Blitzkurs Theoretische Informatik/ Einleitung
Der Informatiker Edsger Wybe Dijkstra soll einmal gesagt haben: „In der Informatik geht es genau so wenig um Computer wie in der Astronomie um Teleskope.“ Dieser griffige Satz lässt auch einem Laien unmittelbar begreiflich werden, dass Informatiker keineswegs durchweg bleiche Kellergespenster sind, die den ganzen Tag am Computer sitzen, sich von Tiefkühlpizza ernähren und kein Liebesleben kennen. „Den Informatiker“ gibt es sowieso nicht. Genauso wie die Biologie keine monolithische Wissenschaft ist, sondern vielmehr zwischen verschiedenen Teilwissenschaften wie Molekularbiologie, Genetik, Ökologie und Zoologie und auch Überschneidungen mit anderen Wissenschaften wie Bioinformatik und Biochemie unterschieden werden muss, gibt es eben auch solche und solche Informatiker.
Die gängigste Einteilung der Informatik in Teilgebiete unterscheidet die Angewandte Informatik, die Praktische Informatik, die Technische Informatik und eben die Theoretische Informatik.
Unter Angewandter Informatik versteht man unter anderem das, was heutzutage in fast jedem Sekretariat passiert: Auf dem Schreibtisch steht ein Computer, der zur Textverarbeitung, zur Tabellenkalkulation und für Internetdienste wie E-Mail und WWW genutzt wird. Darüber hinaus ist die Angewandte Informatik die Schnittstelle zu allen anderen Wissenschaften, denn sie nutzt die Errungenschaften der anderen Teilgebiete der Informatik, um Computersysteme zur Berechnung und Automatisierung beliebiger Vorgänge zu erstellen.

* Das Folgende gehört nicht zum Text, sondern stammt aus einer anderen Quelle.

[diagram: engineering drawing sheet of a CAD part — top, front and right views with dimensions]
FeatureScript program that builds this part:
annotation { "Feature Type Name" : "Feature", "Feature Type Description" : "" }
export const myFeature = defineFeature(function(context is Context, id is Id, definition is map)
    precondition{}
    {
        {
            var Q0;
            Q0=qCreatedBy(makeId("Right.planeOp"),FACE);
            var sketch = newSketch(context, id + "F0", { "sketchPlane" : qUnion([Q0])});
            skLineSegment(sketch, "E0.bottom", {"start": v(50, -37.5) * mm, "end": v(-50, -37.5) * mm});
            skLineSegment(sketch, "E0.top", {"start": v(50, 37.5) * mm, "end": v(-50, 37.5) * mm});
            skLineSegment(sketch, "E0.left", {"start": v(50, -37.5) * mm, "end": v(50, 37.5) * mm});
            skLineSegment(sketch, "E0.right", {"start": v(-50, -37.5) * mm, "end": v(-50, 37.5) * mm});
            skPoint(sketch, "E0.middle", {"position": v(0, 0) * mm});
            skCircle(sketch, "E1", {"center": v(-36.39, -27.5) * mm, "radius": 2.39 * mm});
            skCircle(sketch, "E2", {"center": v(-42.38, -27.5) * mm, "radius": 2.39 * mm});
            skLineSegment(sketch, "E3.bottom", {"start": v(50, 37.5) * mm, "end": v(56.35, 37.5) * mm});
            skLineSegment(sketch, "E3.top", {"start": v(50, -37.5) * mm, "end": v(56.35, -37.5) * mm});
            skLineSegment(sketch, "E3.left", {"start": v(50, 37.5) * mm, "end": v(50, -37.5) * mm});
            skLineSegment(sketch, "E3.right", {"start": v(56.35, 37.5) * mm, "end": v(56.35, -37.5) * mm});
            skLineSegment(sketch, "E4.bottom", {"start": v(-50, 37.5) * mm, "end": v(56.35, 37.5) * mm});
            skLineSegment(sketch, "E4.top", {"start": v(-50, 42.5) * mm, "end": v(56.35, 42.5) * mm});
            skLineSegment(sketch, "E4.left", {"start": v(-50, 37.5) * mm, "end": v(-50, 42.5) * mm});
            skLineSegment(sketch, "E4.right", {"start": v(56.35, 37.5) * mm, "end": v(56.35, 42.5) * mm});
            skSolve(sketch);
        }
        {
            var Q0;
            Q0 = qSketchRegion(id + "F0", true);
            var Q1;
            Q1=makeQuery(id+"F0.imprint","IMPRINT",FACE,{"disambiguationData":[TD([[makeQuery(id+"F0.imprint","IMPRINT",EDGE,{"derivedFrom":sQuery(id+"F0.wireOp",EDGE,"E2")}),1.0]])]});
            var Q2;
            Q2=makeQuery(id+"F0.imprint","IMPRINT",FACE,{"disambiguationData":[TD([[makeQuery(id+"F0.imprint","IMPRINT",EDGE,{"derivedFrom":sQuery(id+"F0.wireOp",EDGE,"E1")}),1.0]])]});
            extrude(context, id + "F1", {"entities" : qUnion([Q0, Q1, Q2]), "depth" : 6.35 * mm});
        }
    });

Mit Praktischer Informatik beschäftigen sich Softwareentwickler, die der Angewandten Informatik unter die Arme greifen, indem sie zu von ihr entworfenen Geräten Treiber programmieren und sonstige Software schreiben.
Die Technische Informatik erforscht, wie Computer und Computernetze aufgebaut sein sollten, damit sie nicht nur funktionieren, sondern das auch noch möglichst schnell und zuverlässig. Die neuesten Bildschirmtechnologien sind ein Produkt der Technischen Informatik, genauso wie die moderne Telekommunikation.
Die Theoretische Informatik schließlich beschäftigt sich mit der Frage, ob ein Problem überhaupt mit Methoden der Informatik lösbar ist und wenn ja, wie effizient. Hier wird die Verwandtschaft der Informatik mit der Mathematik besonders deutlich, denn Theoretische Informatik findet fast ausschließlich im Kopf statt.
Nach dieser Einteilung der Informatik hat als das eine Extremum die Angewandte Informatik am meisten mit Computern zu tun, während das andere Extremum, die Theoretische Informatik, die beständigste Teilwissenschaft ist. Neu erworbenes Wissen in den Teilgebieten Angewandte, Praktische und Technische Informatik kann in zwei Jahren schon wieder veraltet und damit höchstens noch zu nostalgischen Zwecken brauchbar sein. Die Theoretische Informatik aber legt bei ihrer Weiterentwicklung nichts ad acta, und sie ist unabhängig vom technischen Fortschritt. Der Begriff „Theoretische Informatik“ wurde im 20. Jahrhundert geprägt. Völlig unabhängig von der Existenz von Rechenmaschinen hätte man aber auch schon vor dreihundert Jahren anfangen können, die Theoretische Informatik zu entwickeln.
Wenn du mehr über die Theoretische Informatik lernen willst, sei dir also dessen bewusst, dass du dabei nicht erfahren wirst, wie man etwa ein Spiel programmiert. In diesem Buch wirst du nichts über Programmiersprachen, nichts über den inneren Aufbau deines Computers und keine Anleitung zur Installation irgendeiner Software lesen. Es ist noch nicht einmal nötig, dass du beim Nachvollziehen der Aussagen in diesem Buch Zugang zu einem Abakus oder irgendeinem anderen Rechengerät hast. Du benötigst nur einen Stapel Papier, einen Stift und einen wachen Kopf.